Affaire Tinner : La justice suisse n’a pas commis de faute

Justice Suisse

La Cour Européenne des Droits de l’Homme (CEDH), dans son arrêt du 26 avril 2011, s’est prononcée en faveur de la justice suisse dans le cadre du procès intenté par les frères Tinner.

Tribunal Fédéral - Lausanne

Pour comprendre la portée du jugement de la CEDH, il faut remonter quelques années en arrière, et plus précisément entre 2004 et 2005. A cette époque, trois membres de la famille Tinner sont arrêtés et placés en détention préventive dans le cadre d’une sombre affaire d’espionnage. Les deux frères, Urs et Marco, mais aussi leur père Friedrich, sont suspectés d’avoir collaboré avec Abdul Qadeer Khan, l’inventeur de la bombe atomique au Pakistan. La CEDH relève qu’ « ils étaient notamment soupçonnés d’avoir fourni à la Libye du matériel tombant sous le coup du Traité de non-prolifération des armes nucléaires de 1968. » Par la suite, l’enquête a également porté sur du blanchiment d’argent : la vente d’armes était pour Marco Tinner une véritable machine a sous qui lui a rapporté 12 millions de francs.

Libérés sous caution en 2006 (Friedrich), en 2008 (Urs), et en 2009 (Marco), les Tinner se sont indignés de la longueur de la détention préventive et ont voulu faire sanctionner la justice suisse. En effet, comment justifier une telle durée de détention sans qu’un chef d’inculpation officiel soit présenté? Tout simplement parce que l’affaire était particulièrement complexe. De rebondissements en rebondissements, le juge d’instruction fédéral Andreas Müller a dû s’affranchir des pressions politiques suisses mais aussi des réticences de la CIA et des Etats-Unis. Il faut savoir qu’en 2003, les frères Tinner ont travaillé avec la CIA pour participer à la chute du réseau pakistanais. Le Conseil fédéral a alors invoqué raison d’Etat pour interdire au juge Müller de poursuivre ses recherches au-delà de cette date. De nombreuses pièces auraient d’ailleurs été détruites sur ordre du Conseil fédéral en 2007, officiellement pour éviter toute diffusion des plans de construction nucléaire.
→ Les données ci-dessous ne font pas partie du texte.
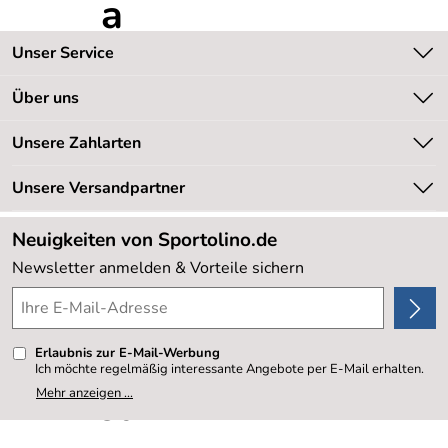
Unser Service
Kontakt
Über uns
Kundeninformationen
Unsere Bestseller
Unsere Zahlarten
Newsletter
Marken
Retourenabwicklung
Unsere Versandpartner
Neu
Lieferbedingungen
Sale %
Neuigkeiten von Sportolino.de
Kundenlogin
Kundenbewertungen (20.177)
Newsletter anmelden & Vorteile sichern
4,8/5
*****
Erlaubnis zur E-Mail-Werbung
Ich möchte regelmäßig interessante Angebote per E-Mail erhalten.
Meine E-Mail-Adresse wird nicht an andere Unternehmen
Mehr anzeigen ...
weitergegeben. Zu statistischen Zwecken wird in anonymer Form
ausgewertet, welche Links im Newsletter geklickt werden. Dabei ist
nicht erkennbar, welche konkrete Person geklickt hat. Diese
Einwilligung zur Nutzung meiner E-Mail- Adresse für Werbezwecke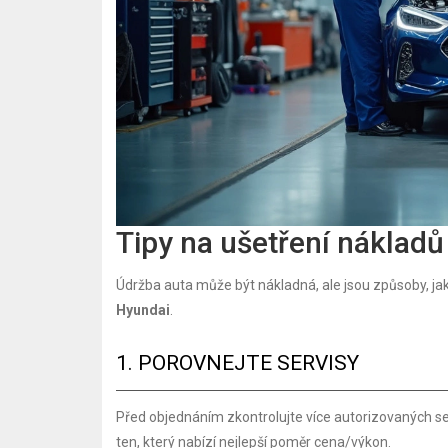
Tipy na ušetření nákladů
Údržba auta může být nákladná, ale jsou způsoby, jak u
Hyundai
.
1. POROVNEJTE SERVISY
Před objednáním zkontrolujte více autorizovaných serv
ten, který nabízí nejlepší poměr cena/výkon.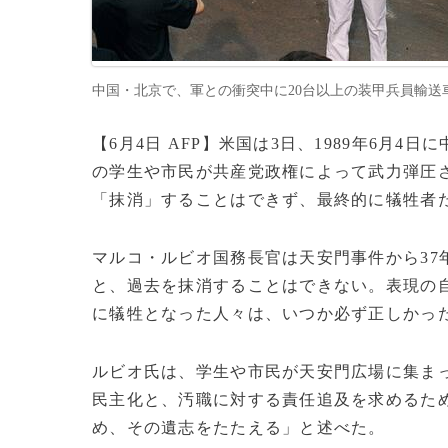
中国・北京で、軍との衝突中に20台以上の装甲兵員輸送車を囲む
【6月4日 AFP】米国は3日、1989年6月
の学生や市民が共産党政権によって武力弾圧
「抹消」することはできず、最終的に犠牲者
マルコ・ルビオ国務長官は天安門事件から37
と、過去を抹消することはできない。表現の
に犠牲となった人々は、いつか必ず正しかっ
ルビオ氏は、学生や市民が天安門広場に集ま
民主化と、汚職に対する責任追及を求めるた
め、その遺志をたたえる」と述べた。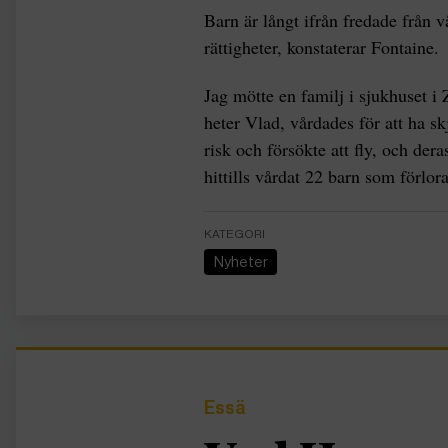
Barn är långt ifrån fredade från 
rättigheter, konstaterar Fontaine.
Jag mötte en familj i sjukhuset i 
heter Vlad, vårdades för att ha sk
risk och försökte att fly, och der
hittills vårdat 22 barn som förlora
KATEGORI
Nyheter
Essä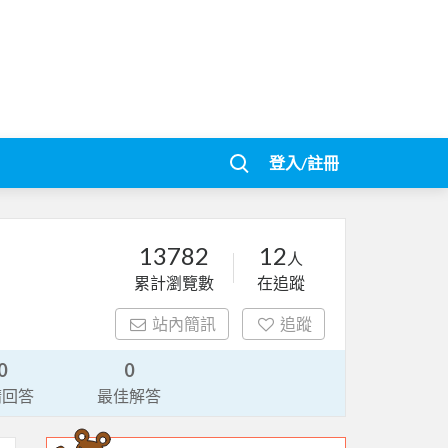
登入/註冊
13782
12
人
累計瀏覽數
在追蹤
站內簡訊
追蹤
0
0
請回答
最佳解答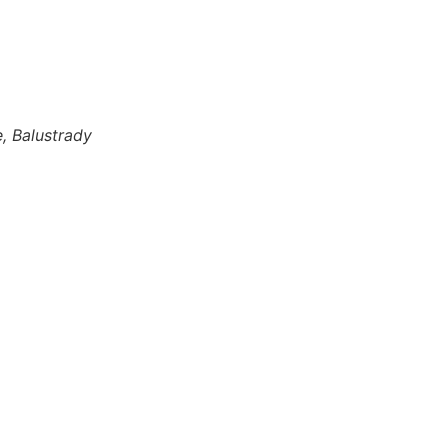
, Balustrady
La Cour Européenne des Droits de l’Homme a donc estimé que les droits des frères Tinner n’avaient pas été bafoués par la durée de la détention provisoire et les a déboutés de leurs demandes.

Quelle va être la suite de l’affaire ? Au vu des faits et des preuves rassemblés, le juge Müller a demandé en décembre 2010 l’inculpation des trois ingénieurs suisses pour trafic illicite de matériel de guerre. Le Ministère public de la Confédération (MPC), silencieux jusqu’à présent, devrait rapidement déférer les Tinner devant le tribunal pénal fédéral. La porte-parole du MPC, Jeannette Balmer, a confirmé que la rédaction de l’acte d’accusation serait bientôt achevée. Les Tinner, qui donnent l’impression d’avoir joué avec la vente d’armes avec la même désinvolture que s’ils avaient misé quelques jetons dans un casino en ligne, encourent une amende de cinq millions de francs et une peine de prison de 10 ans.